If you have been around newsrooms for several decades, especially after the arrival of the Internet, you know that Donald Trump didn’t invent the term “fake news.” Yes, he grabbed it and ran with it. Big time.
Basically, what Orange Man Bad wanted was news coverage that praised all things Trump and, whenever possible, attacked his enemies. This is the flip side of mainstream news offerings that conservatives criticized during the whole Barack “The One” Obama era, when some press people had a thrill-up-the-leg or messiah-esque approach to news.
This preach-to-the-choir ethos is, I believe, one form of “fake news” and I started hearing journalists expressing concerns about it back in the 1980s. Journalists also, as newspaper economics soured, began worrying out loud about news coverage of powerful businesses that resembled cheerleading for the home team. Many feared the line between news and public-relations was in danger.
Then there was the whole “news you can use” phenomenon.

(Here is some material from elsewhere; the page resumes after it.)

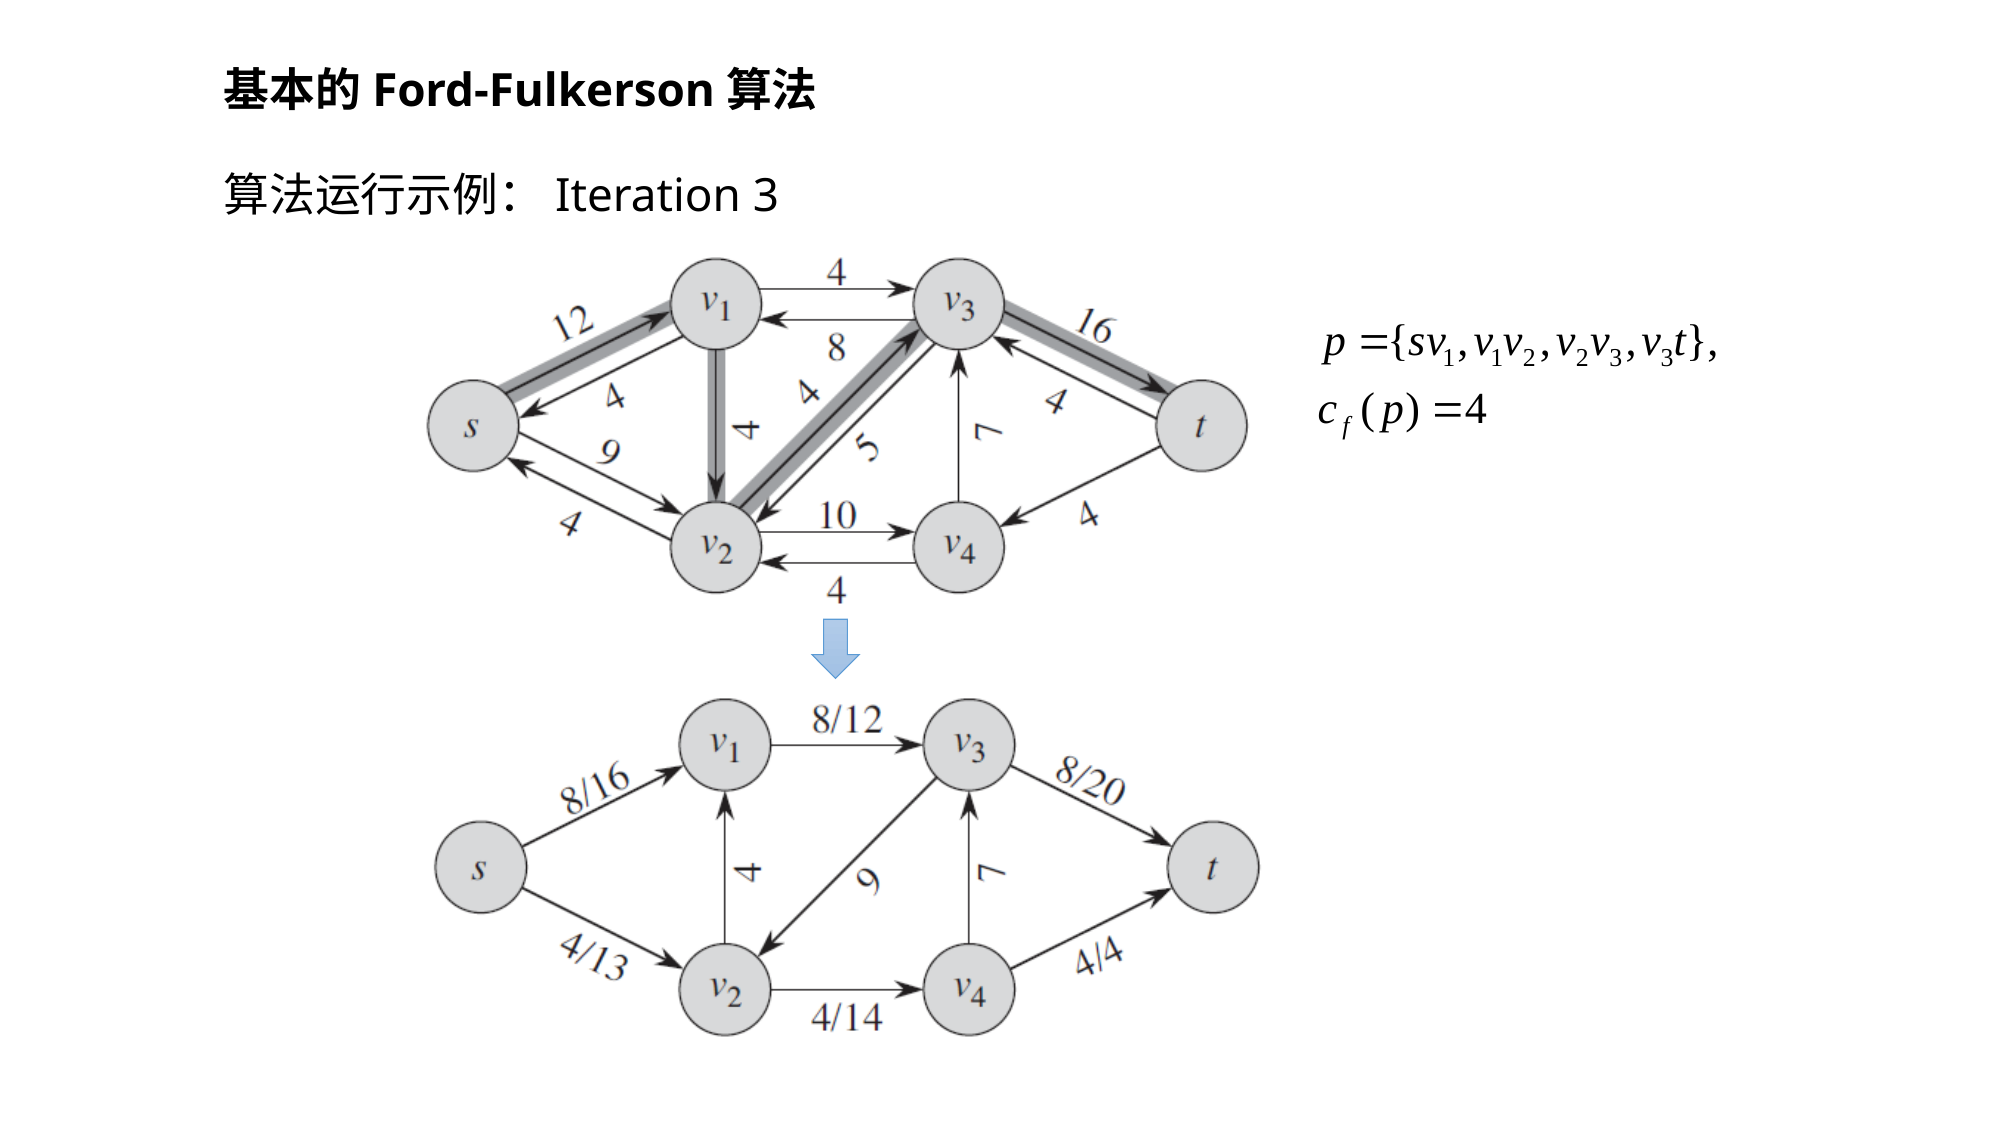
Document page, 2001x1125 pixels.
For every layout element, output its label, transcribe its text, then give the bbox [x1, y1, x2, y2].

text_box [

The idea is that newsrooms need to offer “news” that is, in reality, offers handy, cheerful, useful, positive guides to local services and worthy causes.
With all of that as a backdrop, let’s look at a recent headline in The Olympian, a mainstream McClatchy chain newspaper up in the deep-blue Pacific Northwest: “Anti-abortion ‘fake clinics’ exist throughout WA. Here’s what they are and how to spot them.”
Read this article and then ask: WHAT IS THIS?
While the scare quotes around ‘fake clinics’ provide a smidgen of editorial distancing, it’s clear — if you look at the sources for this article — that the newspaper is cheering for the pro-abortion-rights activists who are using that term.
But first, WHAT IS THIS? Here is what this article is NOT. It is not an editorial. It is not an opinion column. It is not even a news “analysis” feature.
I would argue that this is a “news you can use” feature for readers who want to attack — that word can be used in several ways — religious and nonprofit groups opposed to abortion and, in particular, crisis pregnancy centers. If you have scanned small headlines deep inside mainstream news outlets, you may know that some of these centers, and the churches that support them, have recently experienced vandalism and even arson.